=== Description of the task ===
Every record here needs to be retyped exactly.

(Material for this exercise Opens)

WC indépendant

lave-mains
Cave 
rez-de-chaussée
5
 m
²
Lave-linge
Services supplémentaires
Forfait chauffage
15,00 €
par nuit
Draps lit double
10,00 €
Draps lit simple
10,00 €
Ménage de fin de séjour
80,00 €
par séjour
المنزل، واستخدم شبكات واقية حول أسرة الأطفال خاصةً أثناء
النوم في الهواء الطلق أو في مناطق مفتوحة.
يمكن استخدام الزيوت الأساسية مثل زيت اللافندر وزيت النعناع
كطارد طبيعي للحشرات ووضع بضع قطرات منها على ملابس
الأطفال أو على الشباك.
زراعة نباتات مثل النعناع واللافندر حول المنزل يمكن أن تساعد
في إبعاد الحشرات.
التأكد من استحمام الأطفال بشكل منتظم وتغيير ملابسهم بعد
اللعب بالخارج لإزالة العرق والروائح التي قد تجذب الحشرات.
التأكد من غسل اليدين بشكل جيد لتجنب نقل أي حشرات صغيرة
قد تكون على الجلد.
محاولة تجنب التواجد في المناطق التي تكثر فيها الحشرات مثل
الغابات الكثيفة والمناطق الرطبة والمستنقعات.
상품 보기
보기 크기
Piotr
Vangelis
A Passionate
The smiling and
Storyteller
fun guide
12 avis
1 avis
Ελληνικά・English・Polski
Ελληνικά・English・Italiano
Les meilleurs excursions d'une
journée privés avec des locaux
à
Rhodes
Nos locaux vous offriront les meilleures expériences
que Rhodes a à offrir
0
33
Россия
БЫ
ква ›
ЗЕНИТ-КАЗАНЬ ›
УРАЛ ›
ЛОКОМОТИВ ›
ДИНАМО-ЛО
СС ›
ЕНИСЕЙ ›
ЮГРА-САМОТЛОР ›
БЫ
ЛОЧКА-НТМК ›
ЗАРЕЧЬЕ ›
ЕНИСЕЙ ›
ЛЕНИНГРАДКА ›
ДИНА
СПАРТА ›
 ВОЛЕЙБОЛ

(Material for this exercise Closes)

=== Exercise output ===
WC indépendant

lave-mains
Cave 
rez-de-chaussée
5
 m
²
Lave-linge
Services supplémentaires
Forfait chauffage
15,00 €
par nuit
Draps lit double
10,00 €
Draps lit simple
10,00 €
Ménage de fin de séjour
80,00 €
par séjour
المنزل، واستخدم شبكات واقية حول أسرة الأطفال خاصةً أثناء
النوم في الهواء الطلق أو في مناطق مفتوحة.
يمكن استخدام الزيوت الأساسية مثل زيت اللافندر وزيت النعناع
كطارد طبيعي للحشرات ووضع بضع قطرات منها على ملابس
الأطفال أو على الشباك.
زراعة نباتات مثل النعناع واللافندر حول المنزل يمكن أن تساعد
في إبعاد الحشرات.
التأكد من استحمام الأطفال بشكل منتظم وتغيير ملابسهم بعد
اللعب بالخارج لإزالة العرق والروائح التي قد تجذب الحشرات.
التأكد من غسل اليدين بشكل جيد لتجنب نقل أي حشرات صغيرة
قد تكون على الجلد.
محاولة تجنب التواجد في المناطق التي تكثر فيها الحشرات مثل
الغابات الكثيفة والمناطق الرطبة والمستنقعات.
상품 보기
보기 크기
Piotr
Vangelis
A Passionate
The smiling and
Storyteller
fun guide
12 avis
1 avis
Ελληνικά・English・Polski
Ελληνικά・English・Italiano
Les meilleurs excursions d'une
journée privés avec des locaux
à
Rhodes
Nos locaux vous offriront les meilleures expériences
que Rhodes a à offrir
0
33
Россия
БЫ
ква ›
ЗЕНИТ-КАЗАНЬ ›
УРАЛ ›
ЛОКОМОТИВ ›
ДИНАМО-ЛО
СС ›
ЕНИСЕЙ ›
ЮГРА-САМОТЛОР ›
БЫ
ЛОЧКА-НТМК ›
ЗАРЕЧЬЕ ›
ЕНИСЕЙ ›
ЛЕНИНГРАДКА ›
ДИНА
СПАРТА ›
 ВОЛЕЙБОЛ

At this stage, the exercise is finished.